Artist Sued for $5 Million over Painting He (Allegedly) Didn’t Paint

by Glasstire July 11, 2016

Peter Doig painting

Artist Peter Doig is being sued for at least $5 million over a painting that he may or may not have painted in the mid 1970s. Details below:

The owner, a former corrections officer who said he knew Doig while working in a Canadian detention facility, said the famous painter created the work as a youthful inmate there. His suit contends that Doig is either confused or lying and that his denials blew up a plan to sell the work for millions of dollars.

To Doig’s surprise — and the astonishment of others in the art world — a federal judge in Chicago has set the case for trial next month in U.S. District Court.
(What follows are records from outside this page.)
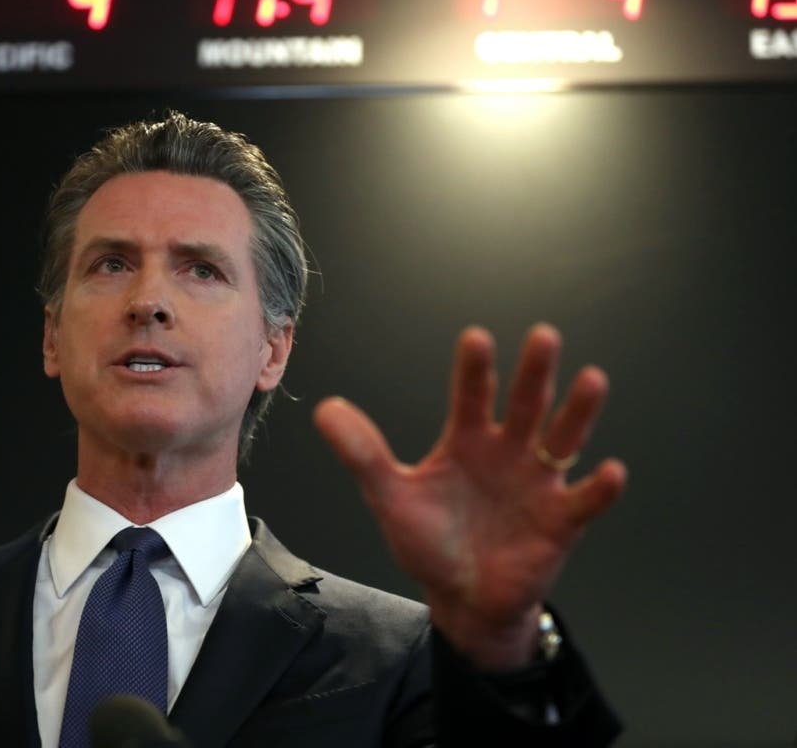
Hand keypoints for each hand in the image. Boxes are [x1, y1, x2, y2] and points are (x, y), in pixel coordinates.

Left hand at [313, 324, 625, 669]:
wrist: (462, 599)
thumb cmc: (430, 542)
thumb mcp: (391, 497)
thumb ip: (363, 454)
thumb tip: (324, 409)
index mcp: (468, 440)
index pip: (472, 395)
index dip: (475, 369)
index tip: (475, 338)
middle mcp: (508, 452)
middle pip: (526, 404)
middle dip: (534, 372)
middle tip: (544, 336)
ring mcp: (538, 483)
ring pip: (564, 440)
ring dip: (578, 412)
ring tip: (592, 380)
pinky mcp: (561, 521)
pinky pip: (585, 501)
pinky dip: (600, 488)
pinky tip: (611, 471)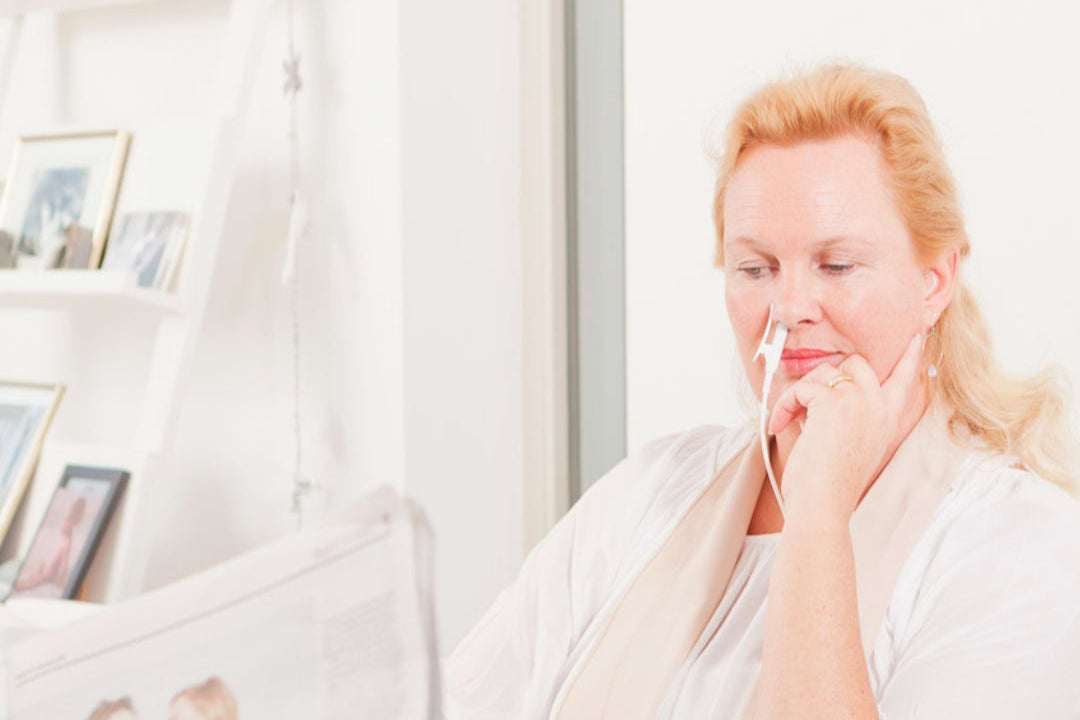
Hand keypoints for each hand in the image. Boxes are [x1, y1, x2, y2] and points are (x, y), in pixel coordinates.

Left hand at [767, 333, 923, 521]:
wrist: (823, 503)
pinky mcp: (833, 402)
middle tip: (806, 402)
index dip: (910, 356)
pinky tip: (780, 424)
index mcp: (887, 419)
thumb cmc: (829, 484)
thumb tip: (821, 396)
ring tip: (788, 420)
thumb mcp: (849, 445)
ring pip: (824, 371)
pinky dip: (785, 404)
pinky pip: (802, 387)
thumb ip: (848, 417)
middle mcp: (879, 406)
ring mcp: (859, 401)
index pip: (906, 379)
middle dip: (826, 377)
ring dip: (799, 394)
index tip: (917, 335)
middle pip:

The retired corrections officer, Robert Fletcher, 62, said he bought the painting for $100 from a man named Pete Doige (spelled with an e), whom he met in 1975 in Thunder Bay, Ontario.

Doig and his lawyers say they have identified the real artist, a man named Peter Edward Doige. He died in 2012, but his sister said he had attended Lakehead University, served time in Thunder Bay and painted. “I believe that Mr. Fletcher is mistaken and that he actually met my brother, Peter, who I believe did this painting,” the sister, Marilyn Doige Bovard, said in a court declaration.

But even if Fletcher wins in court, the victory could prove hollow. With the artist himself and the dealer representing him saying it’s not a Doig, the art market is unlikely to assign the painting much value, art experts said.